Dynamics of two linearly elastic bodies connected by a heavy thin soft viscoelastic layer

TL;DR

This paper extends asymptotic analysis of two elastic bodies connected by a thin viscoelastic layer to include cases where the layer's mass remains positive, revealing persistent dynamic effects at the contact surface.

Contribution

It introduces a new asymptotic model accounting for the finite mass of the viscoelastic layer, capturing dynamic effects that previous models overlooked.

Findings

Dynamic effects at the contact surface persist in the limit.

The limiting behavior involves an additional variable for the adhesive layer dynamics.

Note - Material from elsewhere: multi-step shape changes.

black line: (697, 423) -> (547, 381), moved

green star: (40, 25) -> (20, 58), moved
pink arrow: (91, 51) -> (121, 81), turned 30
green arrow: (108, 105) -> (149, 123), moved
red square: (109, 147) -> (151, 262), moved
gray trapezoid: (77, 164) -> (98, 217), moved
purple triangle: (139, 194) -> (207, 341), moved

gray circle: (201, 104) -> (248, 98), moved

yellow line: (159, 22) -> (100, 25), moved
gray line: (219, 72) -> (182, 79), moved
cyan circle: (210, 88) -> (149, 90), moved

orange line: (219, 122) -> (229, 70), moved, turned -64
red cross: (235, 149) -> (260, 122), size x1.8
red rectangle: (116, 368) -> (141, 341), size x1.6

Convergence results are established using nonlinear Trotter's theory.

Abstract

In this paper we extend the asymptotic analysis in [LLOO], performed on a structure consisting of two linearly elastic bodies connected by a thin soft nonlinear Kelvin-Voigt viscoelastic adhesive layer, to the case in which the total mass of the layer remains strictly positive as its thickness tends to zero. We obtain convergence results by means of a nonlinear version of Trotter's theory of approximation of semigroups acting on variable Hilbert spaces. Differently from the limit models derived in [LLOO], in the present analysis the dynamic effects on the surface to which the layer shrinks do not disappear. Thus, the limiting behavior of the remaining bodies is described not only in terms of their displacements on the contact surface, but also by an additional variable that keeps track of the dynamics in the adhesive layer.